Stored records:

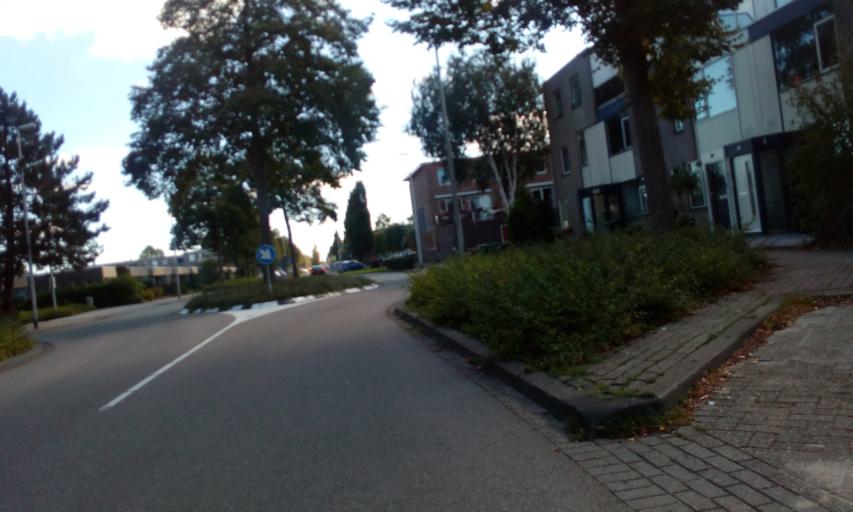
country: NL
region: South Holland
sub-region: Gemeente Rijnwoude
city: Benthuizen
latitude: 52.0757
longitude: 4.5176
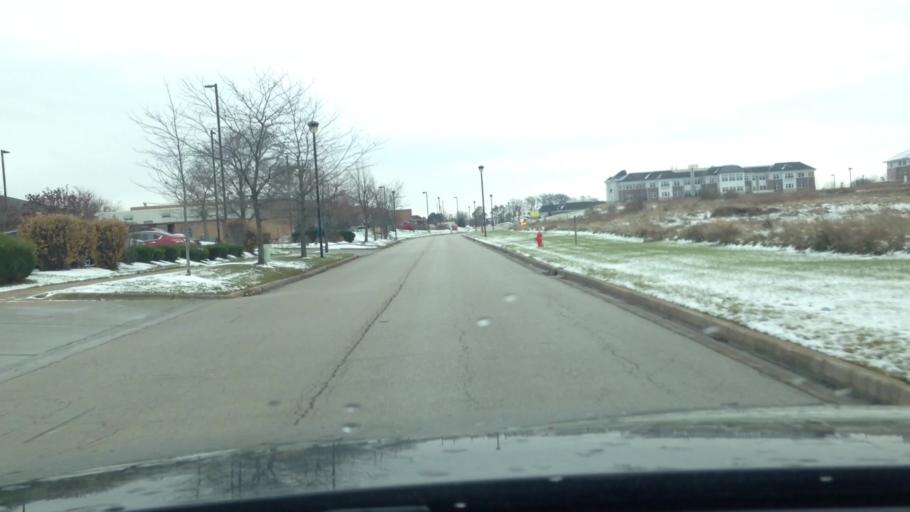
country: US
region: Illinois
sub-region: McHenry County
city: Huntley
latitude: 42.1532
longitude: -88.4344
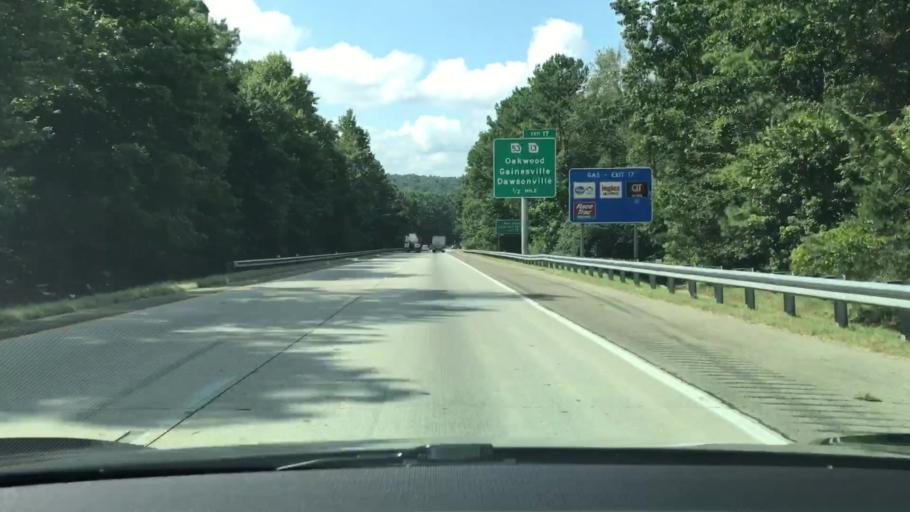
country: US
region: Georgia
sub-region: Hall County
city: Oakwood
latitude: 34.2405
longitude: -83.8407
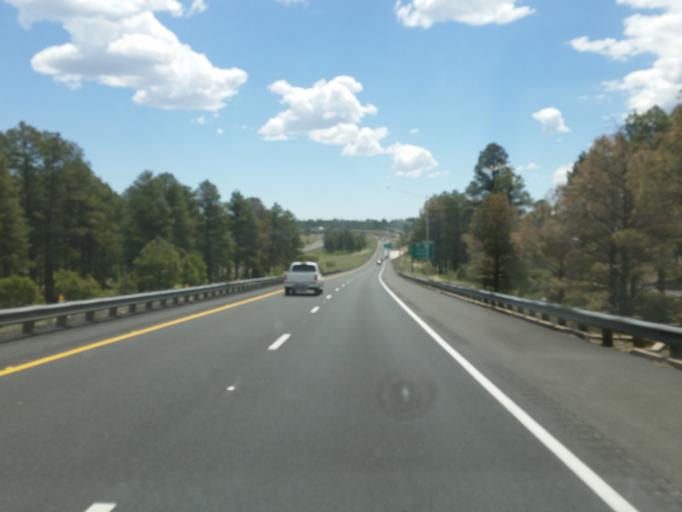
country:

==

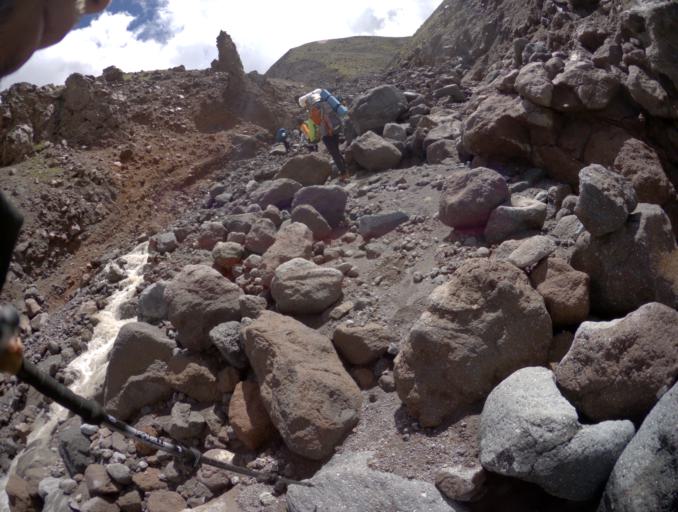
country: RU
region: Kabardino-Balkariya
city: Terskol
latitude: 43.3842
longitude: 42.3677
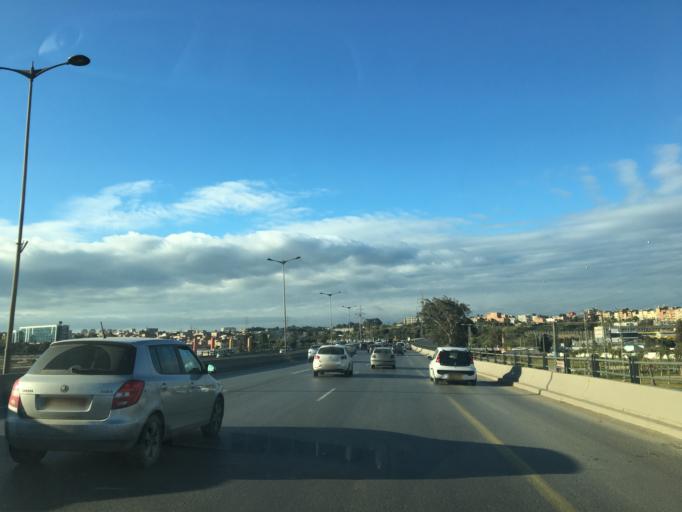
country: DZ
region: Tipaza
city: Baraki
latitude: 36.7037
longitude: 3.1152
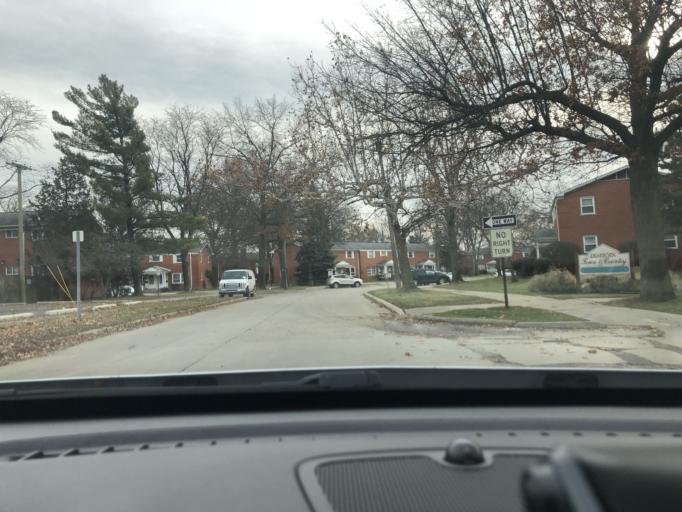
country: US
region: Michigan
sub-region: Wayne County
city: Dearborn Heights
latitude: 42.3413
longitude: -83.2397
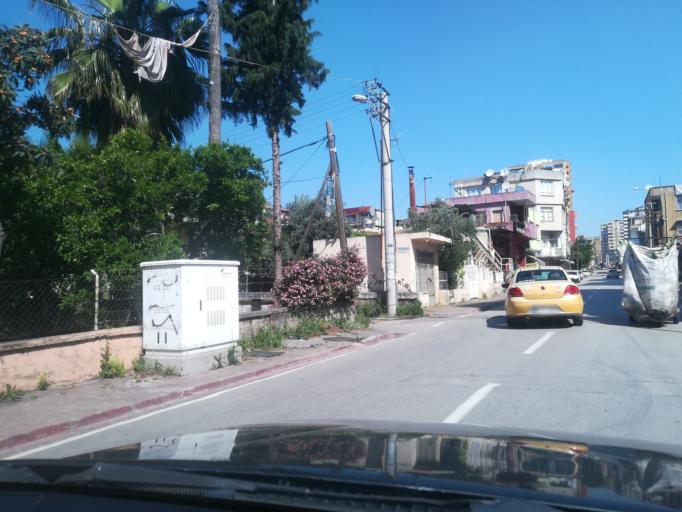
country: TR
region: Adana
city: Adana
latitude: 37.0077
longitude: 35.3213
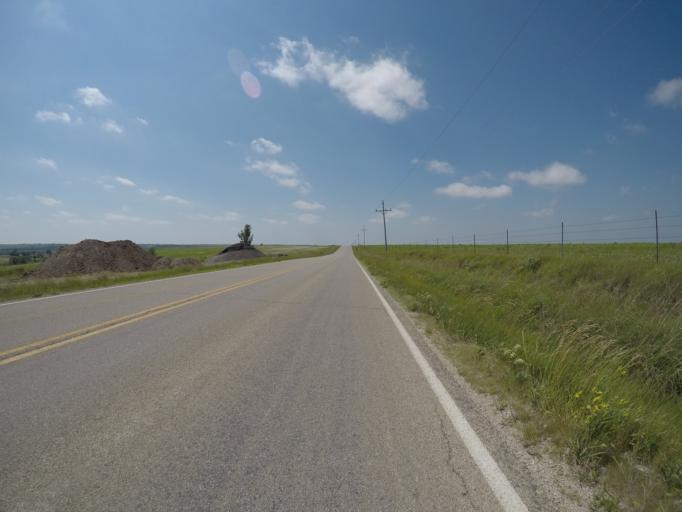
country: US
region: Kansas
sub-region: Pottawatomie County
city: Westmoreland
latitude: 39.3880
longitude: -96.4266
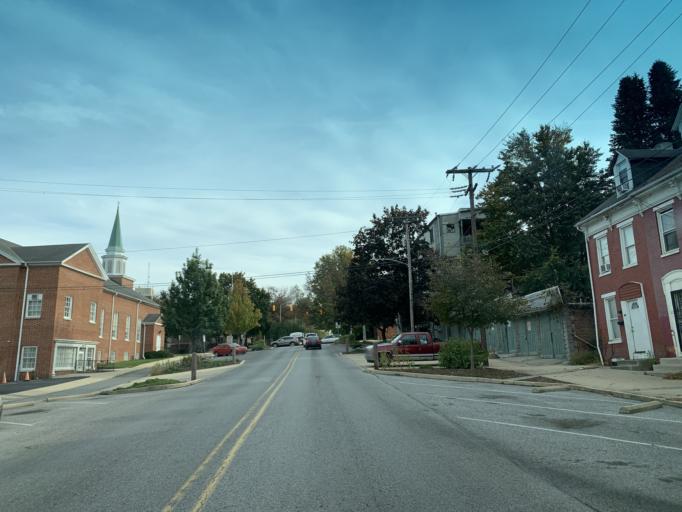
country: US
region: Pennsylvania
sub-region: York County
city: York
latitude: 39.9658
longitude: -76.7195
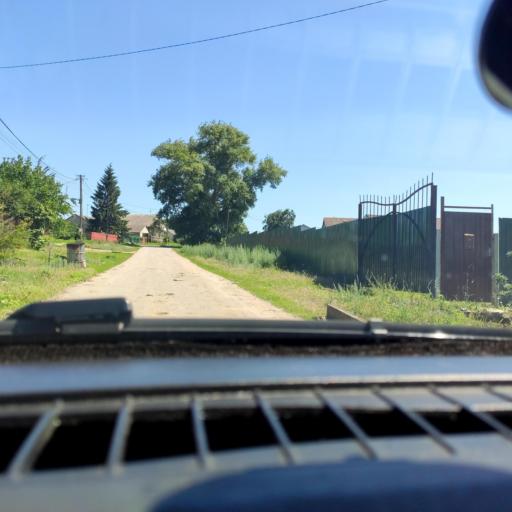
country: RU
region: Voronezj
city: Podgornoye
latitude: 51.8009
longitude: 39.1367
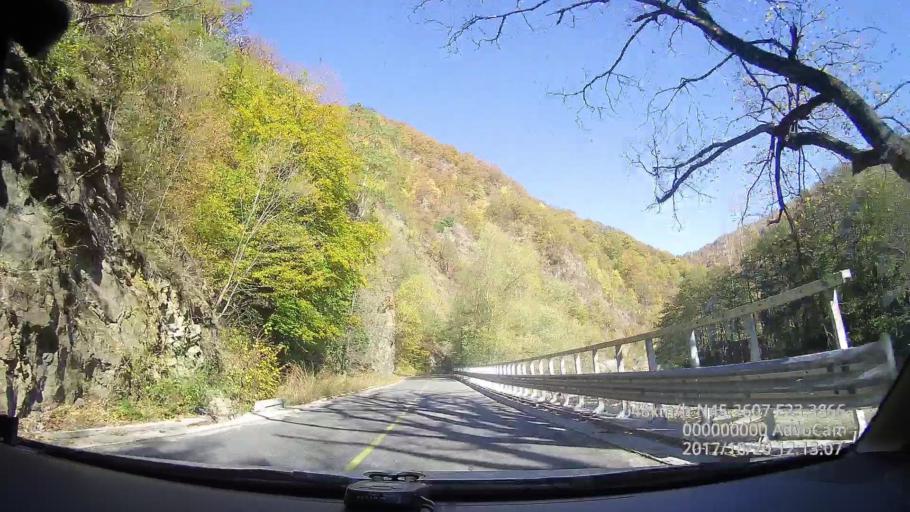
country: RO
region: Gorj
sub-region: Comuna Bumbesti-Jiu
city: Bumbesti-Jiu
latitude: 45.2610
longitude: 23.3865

--

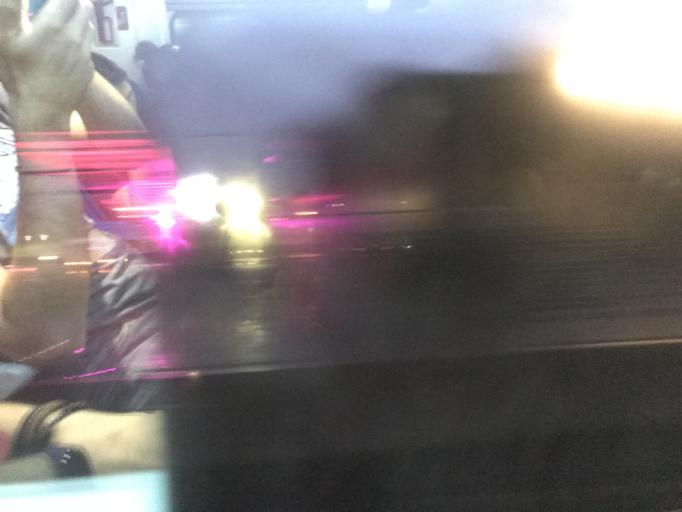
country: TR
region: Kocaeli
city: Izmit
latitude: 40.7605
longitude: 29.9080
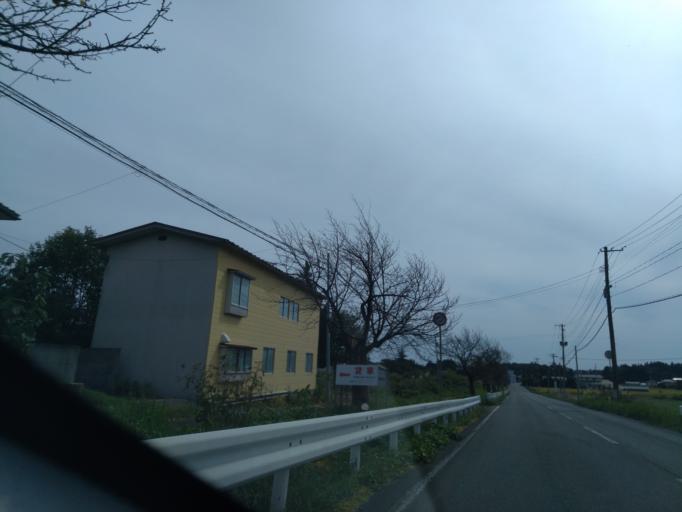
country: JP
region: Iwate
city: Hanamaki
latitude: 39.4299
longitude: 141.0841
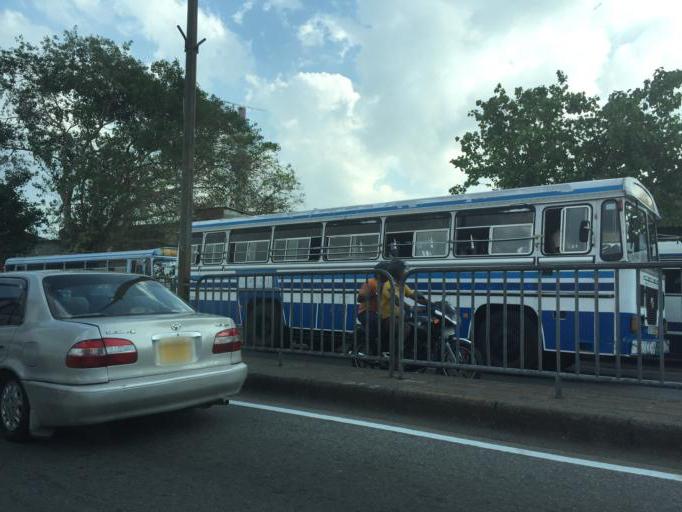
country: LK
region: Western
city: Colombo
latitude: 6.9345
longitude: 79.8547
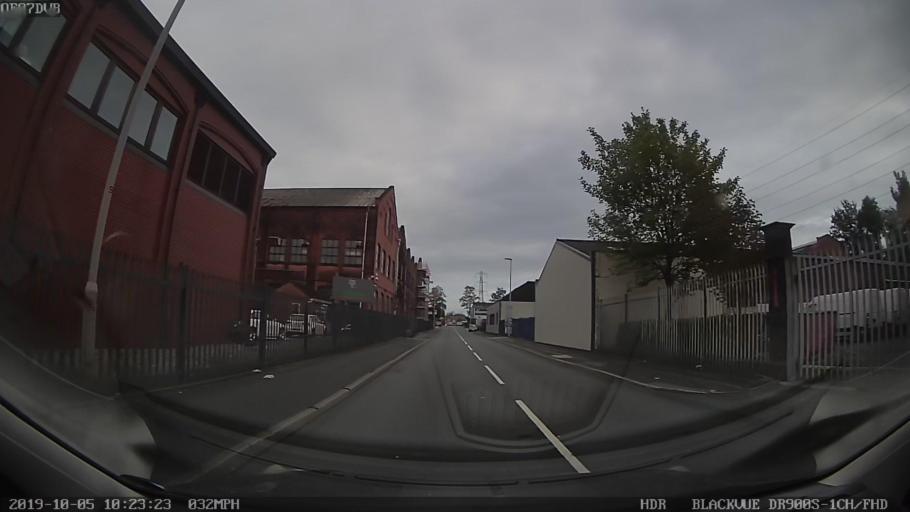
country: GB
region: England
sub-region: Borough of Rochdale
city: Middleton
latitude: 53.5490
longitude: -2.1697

> _What you are asked to do_: Show each line in the entries that contains the word "County".

> _Response to the task_:
sub-region: McHenry County
sub-region: Hall County
sub-region: Wayne County
sub-region: Pottawatomie County
sub-region: York County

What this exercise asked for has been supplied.